## THE TASK
Some lines in the data below hold the string "James". Report how many, as a bare number.

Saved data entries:
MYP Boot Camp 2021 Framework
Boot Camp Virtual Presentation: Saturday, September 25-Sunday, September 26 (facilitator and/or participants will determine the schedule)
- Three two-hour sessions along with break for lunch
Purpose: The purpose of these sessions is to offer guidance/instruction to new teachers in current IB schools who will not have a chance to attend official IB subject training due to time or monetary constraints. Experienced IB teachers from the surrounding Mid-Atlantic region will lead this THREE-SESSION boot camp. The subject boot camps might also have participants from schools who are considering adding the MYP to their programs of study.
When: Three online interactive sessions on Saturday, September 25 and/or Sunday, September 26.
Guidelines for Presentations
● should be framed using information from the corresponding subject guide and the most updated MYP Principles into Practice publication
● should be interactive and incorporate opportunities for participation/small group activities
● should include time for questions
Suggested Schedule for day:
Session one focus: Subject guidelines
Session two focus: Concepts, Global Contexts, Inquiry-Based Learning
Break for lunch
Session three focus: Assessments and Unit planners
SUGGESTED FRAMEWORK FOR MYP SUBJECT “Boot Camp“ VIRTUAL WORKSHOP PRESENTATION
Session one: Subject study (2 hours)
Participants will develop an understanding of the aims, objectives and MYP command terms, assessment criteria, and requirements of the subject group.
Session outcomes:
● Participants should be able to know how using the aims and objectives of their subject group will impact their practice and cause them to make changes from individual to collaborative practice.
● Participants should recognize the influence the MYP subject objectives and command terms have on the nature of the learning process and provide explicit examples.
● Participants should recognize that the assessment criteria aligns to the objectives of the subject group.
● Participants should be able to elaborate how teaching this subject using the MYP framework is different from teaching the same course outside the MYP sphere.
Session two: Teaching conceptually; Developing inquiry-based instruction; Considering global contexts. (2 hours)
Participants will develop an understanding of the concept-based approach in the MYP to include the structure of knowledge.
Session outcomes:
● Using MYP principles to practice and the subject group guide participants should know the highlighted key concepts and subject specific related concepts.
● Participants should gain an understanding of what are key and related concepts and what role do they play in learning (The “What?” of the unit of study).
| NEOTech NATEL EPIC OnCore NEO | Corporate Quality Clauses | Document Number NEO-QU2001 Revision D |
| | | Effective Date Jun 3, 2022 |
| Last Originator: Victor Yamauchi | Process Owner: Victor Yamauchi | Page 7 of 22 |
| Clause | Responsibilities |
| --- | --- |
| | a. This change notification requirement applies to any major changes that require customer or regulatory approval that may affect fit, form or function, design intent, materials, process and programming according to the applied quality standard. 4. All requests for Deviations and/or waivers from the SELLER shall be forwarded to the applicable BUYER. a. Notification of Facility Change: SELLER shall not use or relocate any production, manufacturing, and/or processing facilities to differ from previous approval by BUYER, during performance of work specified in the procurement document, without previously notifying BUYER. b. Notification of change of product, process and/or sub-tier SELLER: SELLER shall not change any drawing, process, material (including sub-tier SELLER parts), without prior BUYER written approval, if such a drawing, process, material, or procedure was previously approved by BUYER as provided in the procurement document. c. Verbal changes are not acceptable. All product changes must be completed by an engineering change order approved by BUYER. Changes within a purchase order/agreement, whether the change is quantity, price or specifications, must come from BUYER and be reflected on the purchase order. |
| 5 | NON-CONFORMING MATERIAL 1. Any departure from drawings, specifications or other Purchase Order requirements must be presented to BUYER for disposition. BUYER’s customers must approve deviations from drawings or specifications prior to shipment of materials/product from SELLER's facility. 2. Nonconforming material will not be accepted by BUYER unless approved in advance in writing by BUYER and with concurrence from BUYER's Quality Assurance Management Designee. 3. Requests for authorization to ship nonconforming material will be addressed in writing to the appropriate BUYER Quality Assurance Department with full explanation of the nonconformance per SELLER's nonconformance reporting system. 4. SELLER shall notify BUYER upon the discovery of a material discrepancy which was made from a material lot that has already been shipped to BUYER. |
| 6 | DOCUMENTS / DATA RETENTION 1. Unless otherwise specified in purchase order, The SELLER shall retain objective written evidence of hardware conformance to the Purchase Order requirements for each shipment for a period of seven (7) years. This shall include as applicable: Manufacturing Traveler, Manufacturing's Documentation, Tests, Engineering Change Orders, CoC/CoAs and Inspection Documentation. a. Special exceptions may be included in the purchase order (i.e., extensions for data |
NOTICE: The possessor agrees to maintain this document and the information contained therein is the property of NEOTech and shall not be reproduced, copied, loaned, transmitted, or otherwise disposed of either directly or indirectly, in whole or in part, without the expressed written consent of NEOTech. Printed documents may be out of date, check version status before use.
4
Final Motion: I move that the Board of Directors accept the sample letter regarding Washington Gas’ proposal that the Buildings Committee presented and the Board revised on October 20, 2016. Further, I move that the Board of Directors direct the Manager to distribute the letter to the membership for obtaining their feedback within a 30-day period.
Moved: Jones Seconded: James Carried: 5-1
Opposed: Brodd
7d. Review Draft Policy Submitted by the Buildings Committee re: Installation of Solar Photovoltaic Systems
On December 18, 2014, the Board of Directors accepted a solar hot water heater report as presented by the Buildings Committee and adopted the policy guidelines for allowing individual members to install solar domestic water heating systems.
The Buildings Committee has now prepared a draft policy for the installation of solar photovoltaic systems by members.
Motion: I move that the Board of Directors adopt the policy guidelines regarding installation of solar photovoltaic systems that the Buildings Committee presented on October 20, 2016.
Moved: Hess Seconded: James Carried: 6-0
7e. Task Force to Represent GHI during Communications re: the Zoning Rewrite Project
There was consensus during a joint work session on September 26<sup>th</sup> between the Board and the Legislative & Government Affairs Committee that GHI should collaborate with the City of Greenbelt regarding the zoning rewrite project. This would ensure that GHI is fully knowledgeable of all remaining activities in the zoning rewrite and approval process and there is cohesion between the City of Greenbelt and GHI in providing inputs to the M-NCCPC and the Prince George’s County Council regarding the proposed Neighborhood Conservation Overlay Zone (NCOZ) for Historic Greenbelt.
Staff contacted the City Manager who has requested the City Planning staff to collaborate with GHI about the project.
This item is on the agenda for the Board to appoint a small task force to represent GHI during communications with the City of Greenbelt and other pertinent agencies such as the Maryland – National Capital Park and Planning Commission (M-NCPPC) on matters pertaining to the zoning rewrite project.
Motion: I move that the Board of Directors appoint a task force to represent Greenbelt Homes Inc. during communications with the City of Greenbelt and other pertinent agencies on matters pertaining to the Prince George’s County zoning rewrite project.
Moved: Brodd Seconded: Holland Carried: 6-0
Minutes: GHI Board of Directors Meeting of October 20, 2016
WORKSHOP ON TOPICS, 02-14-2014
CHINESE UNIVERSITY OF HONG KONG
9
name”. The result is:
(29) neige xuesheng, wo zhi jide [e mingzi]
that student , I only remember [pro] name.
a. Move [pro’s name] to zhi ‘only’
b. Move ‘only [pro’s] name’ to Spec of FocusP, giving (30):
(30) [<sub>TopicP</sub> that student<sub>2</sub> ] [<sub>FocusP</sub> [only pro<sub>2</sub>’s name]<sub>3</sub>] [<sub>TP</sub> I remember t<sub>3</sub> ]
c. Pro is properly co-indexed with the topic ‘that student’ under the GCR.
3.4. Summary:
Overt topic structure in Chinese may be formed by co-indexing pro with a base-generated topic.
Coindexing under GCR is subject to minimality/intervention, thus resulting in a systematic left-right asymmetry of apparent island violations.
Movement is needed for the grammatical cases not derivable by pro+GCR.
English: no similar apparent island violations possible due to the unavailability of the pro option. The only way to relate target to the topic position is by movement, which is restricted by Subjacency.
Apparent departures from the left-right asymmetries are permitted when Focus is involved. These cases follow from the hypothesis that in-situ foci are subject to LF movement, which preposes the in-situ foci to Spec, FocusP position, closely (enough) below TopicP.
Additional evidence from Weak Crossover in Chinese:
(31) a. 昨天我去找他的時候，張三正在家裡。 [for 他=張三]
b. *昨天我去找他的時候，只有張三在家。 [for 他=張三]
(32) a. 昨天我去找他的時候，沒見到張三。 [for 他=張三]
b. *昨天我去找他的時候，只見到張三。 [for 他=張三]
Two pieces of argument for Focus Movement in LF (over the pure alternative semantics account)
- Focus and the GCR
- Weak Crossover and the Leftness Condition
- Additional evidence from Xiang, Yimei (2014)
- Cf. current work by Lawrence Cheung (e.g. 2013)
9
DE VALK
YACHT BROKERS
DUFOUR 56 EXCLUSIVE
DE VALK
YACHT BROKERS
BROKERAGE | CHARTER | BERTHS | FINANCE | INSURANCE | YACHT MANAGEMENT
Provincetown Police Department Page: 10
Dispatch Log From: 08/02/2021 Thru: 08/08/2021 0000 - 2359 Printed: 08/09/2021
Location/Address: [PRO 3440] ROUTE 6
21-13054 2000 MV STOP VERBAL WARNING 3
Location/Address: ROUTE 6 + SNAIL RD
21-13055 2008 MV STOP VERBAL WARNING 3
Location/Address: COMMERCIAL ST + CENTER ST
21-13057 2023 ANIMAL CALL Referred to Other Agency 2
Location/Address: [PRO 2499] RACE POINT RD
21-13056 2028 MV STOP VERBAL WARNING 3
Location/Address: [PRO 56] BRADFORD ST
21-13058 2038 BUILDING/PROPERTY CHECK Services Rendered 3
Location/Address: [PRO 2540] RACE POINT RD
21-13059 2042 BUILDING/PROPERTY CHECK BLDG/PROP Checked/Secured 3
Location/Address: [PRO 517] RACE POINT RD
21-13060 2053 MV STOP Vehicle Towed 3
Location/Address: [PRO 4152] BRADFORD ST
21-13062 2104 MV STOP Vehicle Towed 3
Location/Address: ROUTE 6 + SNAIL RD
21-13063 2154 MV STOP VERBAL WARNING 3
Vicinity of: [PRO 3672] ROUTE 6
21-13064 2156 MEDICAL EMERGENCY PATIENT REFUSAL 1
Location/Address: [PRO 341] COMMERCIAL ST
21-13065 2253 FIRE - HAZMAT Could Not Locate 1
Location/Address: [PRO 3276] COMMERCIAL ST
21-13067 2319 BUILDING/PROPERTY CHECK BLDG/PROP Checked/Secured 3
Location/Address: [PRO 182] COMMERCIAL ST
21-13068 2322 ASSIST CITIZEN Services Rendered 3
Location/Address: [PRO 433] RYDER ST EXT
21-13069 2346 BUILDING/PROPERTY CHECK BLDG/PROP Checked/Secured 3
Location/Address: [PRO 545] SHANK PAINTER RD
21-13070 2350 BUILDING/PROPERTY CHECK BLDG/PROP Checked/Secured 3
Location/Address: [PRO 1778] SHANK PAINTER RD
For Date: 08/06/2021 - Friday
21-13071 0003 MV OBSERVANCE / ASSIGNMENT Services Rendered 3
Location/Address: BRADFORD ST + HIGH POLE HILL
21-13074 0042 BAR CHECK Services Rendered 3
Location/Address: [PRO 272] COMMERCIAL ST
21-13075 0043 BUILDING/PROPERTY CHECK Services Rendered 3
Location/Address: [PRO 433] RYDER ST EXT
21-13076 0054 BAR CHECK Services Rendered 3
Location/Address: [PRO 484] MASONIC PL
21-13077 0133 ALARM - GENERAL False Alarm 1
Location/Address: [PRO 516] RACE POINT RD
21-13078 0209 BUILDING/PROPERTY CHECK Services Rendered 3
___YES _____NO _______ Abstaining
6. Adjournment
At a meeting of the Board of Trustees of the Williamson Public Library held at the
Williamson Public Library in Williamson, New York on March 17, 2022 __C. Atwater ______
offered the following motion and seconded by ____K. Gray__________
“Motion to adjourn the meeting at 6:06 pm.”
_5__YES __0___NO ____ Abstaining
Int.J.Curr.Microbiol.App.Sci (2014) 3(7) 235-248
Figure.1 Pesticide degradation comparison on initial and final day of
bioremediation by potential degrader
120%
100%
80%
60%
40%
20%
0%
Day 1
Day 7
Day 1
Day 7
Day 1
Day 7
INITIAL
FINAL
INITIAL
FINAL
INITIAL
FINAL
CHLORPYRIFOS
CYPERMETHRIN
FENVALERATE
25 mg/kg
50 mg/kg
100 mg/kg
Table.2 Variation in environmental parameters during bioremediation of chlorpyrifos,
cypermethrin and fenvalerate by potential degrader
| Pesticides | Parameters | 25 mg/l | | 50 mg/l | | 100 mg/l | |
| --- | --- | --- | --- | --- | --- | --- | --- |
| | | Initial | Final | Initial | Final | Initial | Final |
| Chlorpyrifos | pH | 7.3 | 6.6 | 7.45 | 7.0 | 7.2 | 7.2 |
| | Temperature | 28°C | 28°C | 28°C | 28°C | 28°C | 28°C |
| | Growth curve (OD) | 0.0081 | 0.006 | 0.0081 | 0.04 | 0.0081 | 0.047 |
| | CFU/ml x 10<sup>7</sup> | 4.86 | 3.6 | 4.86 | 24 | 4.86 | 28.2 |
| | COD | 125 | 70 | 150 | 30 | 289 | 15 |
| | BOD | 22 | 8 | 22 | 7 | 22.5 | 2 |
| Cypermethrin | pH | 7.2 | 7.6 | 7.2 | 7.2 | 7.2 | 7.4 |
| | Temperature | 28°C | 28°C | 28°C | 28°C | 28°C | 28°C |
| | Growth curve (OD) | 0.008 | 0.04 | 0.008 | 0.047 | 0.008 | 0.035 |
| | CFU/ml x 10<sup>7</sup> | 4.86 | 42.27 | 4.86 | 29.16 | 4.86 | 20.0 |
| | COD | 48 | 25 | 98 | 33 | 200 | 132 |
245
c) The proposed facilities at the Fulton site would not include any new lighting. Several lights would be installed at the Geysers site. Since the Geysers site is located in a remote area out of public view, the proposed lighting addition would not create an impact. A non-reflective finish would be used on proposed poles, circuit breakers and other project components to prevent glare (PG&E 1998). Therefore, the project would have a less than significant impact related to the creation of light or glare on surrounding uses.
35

## TASK RESULT
2